___ Available data ___

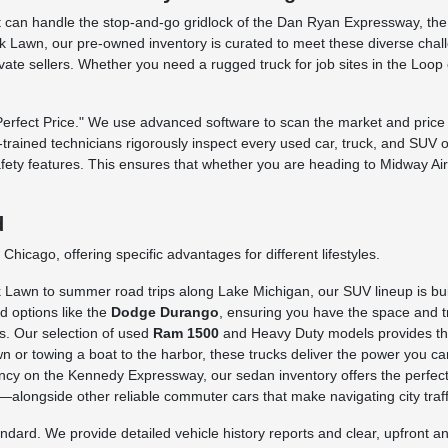
 that can handle the stop-and-go gridlock of the Dan Ryan Expressway, t
 Lawn, our pre-owned inventory is curated to meet these diverse challe
rivate sellers. Whether you need a rugged truck for job sites in the Loo
fect Price." We use advanced software to scan the market and price o
ry-trained technicians rigorously inspect every used car, truck, and SUV 
afety features. This ensures that whether you are heading to Midway Ai
d
hicago, offering specific advantages for different lifestyles.
awn to summer road trips along Lake Michigan, our SUV lineup is built 
d options like the
Dodge Durango
, ensuring you have the space and tr
s. Our selection of used
Ram 1500
and Heavy Duty models provides the 
n or towing a boat to the harbor, these trucks deliver the power you ca
iency on the Kennedy Expressway, our sedan inventory offers the perfect
longside other reliable commuter cars that make navigating city traffi
rd. We provide detailed vehicle history reports and clear, upfront ans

___

→ Try it:
Say how many lines of the entries above hold the string "that", and say nothing besides the number.

→ Solution to this task:
3